Von den einunddreissig Pachthöfen, die ihnen die Eltern hinterlassen hatten, war dies der neunte, den sie verkauften. Sie besassen immerhin noch zwanzigtausend Livres an Einkünften aus ihren Besitzungen, die bei halbwegs guter Verwaltung leicht auf dreissigtausend hätten gesteigert werden können.
Bei ihrer an sich einfachen Lebensweise hätte dieses Einkommen vollständig genügt, wenn es in ihrem Haushalte nicht ein unergründliches Loch gegeben hätte: ihre Herzensgüte. Diese ließ das Geld unter ihren Händen schmilzen wie den Schnee unter der Sonne. Kaum eingenommen, war es auch schon wieder dahin. Wohin? Niemand wusste es genau. Jeden Augenblick sagte eines von ihnen: »Ich möchte nur wissen, wie das zugeht; ich habe heute wieder hundert Francs gebraucht, ohne etwas Besonderes gekauft zu haben.«
Übrigens bildete diese Freigebigkeit ihr grösstes Lebensglück; in diesem Punkte verstanden sie sich beide vortrefflich.
»Ist es jetzt hübsch, mein Schloss?« fragte Johanna.

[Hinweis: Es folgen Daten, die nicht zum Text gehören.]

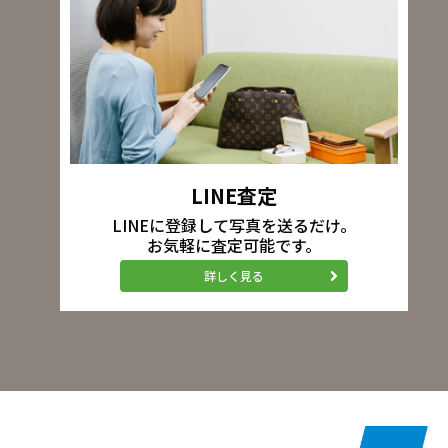
LINE査定
LINEに登録して写真を送るだけ。
お気軽に査定可能です。
詳しく見る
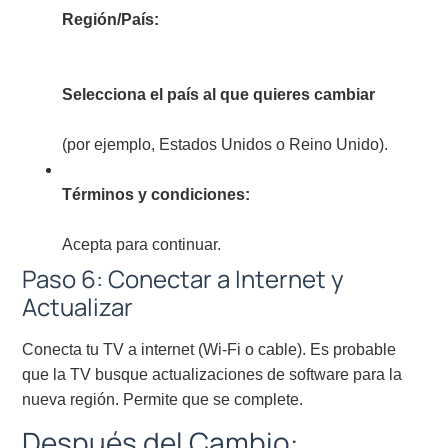
Región/País:
Selecciona el país al que quieres cambiar
(por ejemplo, Estados Unidos o Reino Unido).
Términos y condiciones:
Acepta para continuar.
Paso 6: Conectar a Internet y
Actualizar
Conecta tu TV a internet (Wi-Fi o cable). Es probable
que la TV busque actualizaciones de software para la
nueva región. Permite que se complete.
Después del Cambio:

»Du sollst ’mal sehen, liebes Kind!« sagte der Baron vergnügt.
Die Heftigkeit des Unwetters milderte sich allmählich. Es fiel nur noch ein feiner Sprühregen. Der Wolkenschleier schien sich immer mehr zu heben, der Himmel hellte sich auf und plötzlich fiel durch ein Loch im Gewölk ein blendender Sonnenstrahl auf die Gefilde.
Immer lockerer wurde das Gewölk und ließ das Blau des Äthers hervortreten, wie ein Schleier, der langsam in Fetzen zerrissen wird. Über der Erde lachte wieder ein herrlicher azurner Himmel.
Es ging ein frischer erquickender Luftzug wie ein beglücktes Aufseufzen der Erde. Und wenn man jetzt, wo die Gegend wieder belebter wurde, an Gärten oder Gehölzen vorbeifuhr, so hörte man hin und wieder den munteren Gesang eines Vogels, der sein Gefieder trocknete.
Der Abend brach heran. Im Wagen schlief jetzt alles ausser Johanna. Zweimal machte man an Gasthäusern Halt, um die Pferde zu tränken und sie bei ihrem Futter etwas verschnaufen zu lassen.
Die Sonne war untergegangen; aus der Ferne klangen die Abendglocken. In einem kleinen Dorfe musste man die Laternen wegen der Dunkelheit anzünden; auch am Himmel wimmelte es von Sternen. Hin und wieder glänzten die erleuchteten Fenster eines Hauses durch das Dunkel der Nacht. Und plötzlich stieg hinter einem Hügel zwischen dem Geäst der Kiefernbäume das volle rötliche Licht des Mondes auf, der wie im Traum befangen langsam seine Bahn dahinzog.
Es war so lau, dass man die Fenster herunterlassen konnte. Johanna, die mit offenen Augen sich glücklichen Träumen hingegeben hatte, machte sich’s jetzt auch bequemer. Nur zuweilen erwachte sie durch einen leichten Ruck des Wagens oder das veränderte Tempo der Pferde. Wenn sie dann auf einen Augenblick hinausschaute, bemerkte sie im Vorbeifahren hier eine Farm, dort ein paar Kühe, die behaglich wiederkäuend langsam den Kopf nach dem Wagen umwandten. Hierauf suchte sie in einer neuen Lage den halbvollendeten Traum wieder anzuspinnen; aber das Rollen des Wagens wirkte ermüdend auf ihre Sinne. Ihre Gedanken verwirrten sich und endlich war auch sie ziemlich fest eingeschlummert.